Originally uploaded at SSRN.


On paper, the Federal Rules of Civil Procedure apply equally to billion-dollar opioid allegations and small-stakes claims for $75,000.01. In practice, however, judges and attorneys in high-stakes multidistrict proceedings like those over opioids have invented a smattering of procedures that you’ll never find indexed in the Federal Rules: plaintiff fact sheets, short form complaints, science days, bellwether trials, census orders, inactive dockets, and Lone Pine orders to name but a few. In a world where settlement is the prevailing currency, norms take root. But as norms blossom, the stabilizing features of the federal rules—balance, predictability, and structural protections—can wither. As safeguards atrophy and transferee judges actively nudge the parties to settle, the deals that emerge may reflect the scars of creative pruning, not the suit’s merits.

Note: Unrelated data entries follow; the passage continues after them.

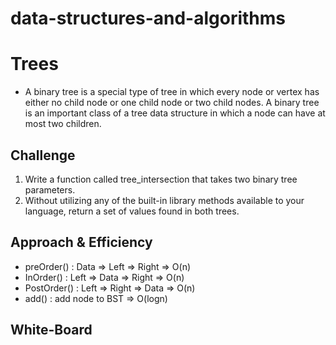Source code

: # data-structures-and-algorithms

# Trees
- A binary tree is a special type of tree in which every node or vertex has either no child node or one child node or two child nodes. A binary tree is an important class of a tree data structure in which a node can have at most two children.

## Challenge
1. Write a function called tree_intersection that takes two binary tree parameters.
2. Without utilizing any of the built-in library methods available to your language, return a set of values found in both trees.

## Approach & Efficiency
- preOrder() : Data => Left => Right => O(n)
- InOrder() : Left => Data => Right => O(n)
- PostOrder() : Left => Right => Data => O(n)
- add() : add node to BST => O(logn)

## White-Board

This Essay responds to Nora Engstrom by introducing empirical data on her target (Lone Pine orders) and her remedy (plaintiff fact sheets). Examining these innovations in the lifecycle of products-liability multidistrict litigation illustrates that norms can undermine a key aim of the federal rules: achieving procedural parity, where discovery burdens and the risks of erroneous decisions fall equally on both parties. Although design choices should respond to case management demands, both short cuts can impact plaintiffs more harshly, upending protections for those who need them most.